How Fidelis Martins is Building a Business around Education Content Distribution in Nigeria
Hardly would one come across a higher institution in Nigeria without a physical library where students have access to textbooks, journals, and projects. But the challenge facing tertiary institutions in Africa is the availability of educational content online and also distribution across board.
Imagine you were schooling in the USA and need to reference a journal you once read back in a Nigerian school library. Just how convenient will the thought of traveling down to reference one journal be? Certainly, you wouldn’t want to fly down to Nigeria to lay hands on a single material. But on the other hand, you wouldn’t get that material you (badly) need either. So what do you do in this dicey situation? Well, Qataloog has (about) the solution.
The journey started when Martins Fidelis was confronted by a University Librarian on why there is no online platform that will enable students and libraries to order higher education content In Africa. Quickly, his entrepreneurial mind sensed an opportunity. A void needs to be filled!
In March 2018, Matins Fidelis (CEO) co-founded Qataloog with Busayo Shokunbi the CTO. Qataloog was established to address the learning content distribution gap — which is one of the daunting challenges facing the African tertiary education space.
Although, prior to Qataloog, Martins was already running an educational startup “Dolesson”, a tutoring and learning marketplace for selling books and test preparation, during a Co-creation Hub Accelerator program, the founder transitioned to a much bigger scope. Apparently, he gained insight into more pressing challenges in the African educational space. Some of them were:
- Impacting learning outcomes in African tertiary education are poor
- Higher education learning content in Africa is very expensive because of middlemen
- Course material cost negatively impact almost 50% of all students
- There are huge books and journals availability gap in African Higher Ed.
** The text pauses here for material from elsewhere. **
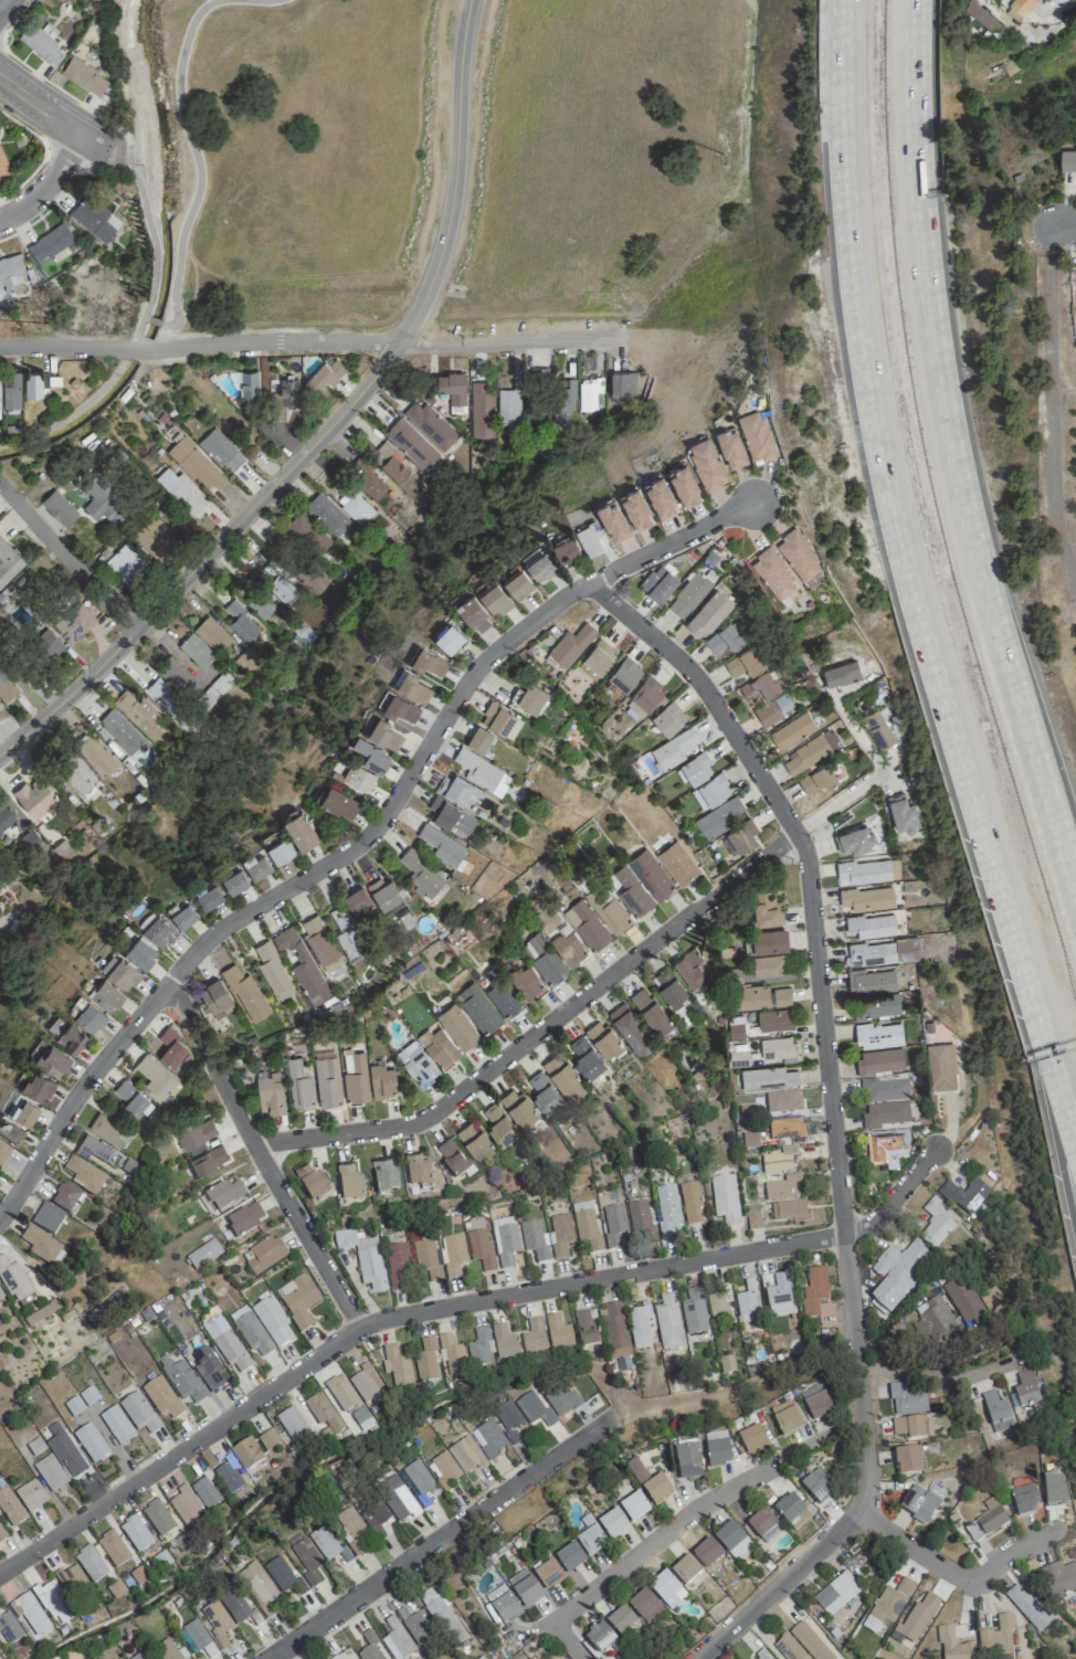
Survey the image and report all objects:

Librarians, students, researchers, Government, and professions find it very difficult accessing and ordering books, journals, e-databases, and periodicals due to lack of content distribution technology
According to Martins
“We developed Qataloog, as a higher education learning content distribution engine, supply chain, inventory management and catalogues analytics for print and digital books, journals, and multimedia databases for academic publishers from Africa, Europe, America and Asia-Pacific seeking to increase sales to African Universities and Colleges networks.”
On a daily basis, publishers around the world are seeking ways of achieving content visibility and gaining significant market shares in the African content market. In the same vein, students, librarians, government bodies, professionals and researchers are looking for avenues to obtain and explore these contents.
Here’s Qataloog creating a seamless content distribution process through its online network. The digital platform analyses and places clients in catalogues based on titles, publisher, prices, subjects, publication date.
Given Qataloog ’s unique value proposition — improving learning outcomes through frictionless access and affordability of tertiary education — interest parties can order books and journals worth ₦80 million and get them delivered to their respective locations around the world within 90 days.
Qataloog’s website indicates that it has partnered with over 90,000 authoritative content sources and publishers around the world to distributing learning resources used by Ivy League Colleges to African Higher Institutions at cost-effective rates.
The founders also claim to have on-boarded over 40 academic publishers and have a significant number of Universities and Polytechnics committed to the course.
“So far over 1589 books have been distributed to over 300 users,” Martins tells Smepeaks
In their bid to actualise their mission, Fidelis hints that Qataloog has been able to raise $20, 000 in investment and has so far, generated $25, 000 from sales of books, journals, and periodicals according to the co-founders. 35% is made from every transaction made on Qataloog’s website.
Evidently, Qataloog is on its way to break the difficult chain in content distribution, solve the dilemma of education content consumers and make a good business while at it. Should it deliver on its value proposition, Martin and Busayo may be building a mega mobile repertoire of educational content worth millions.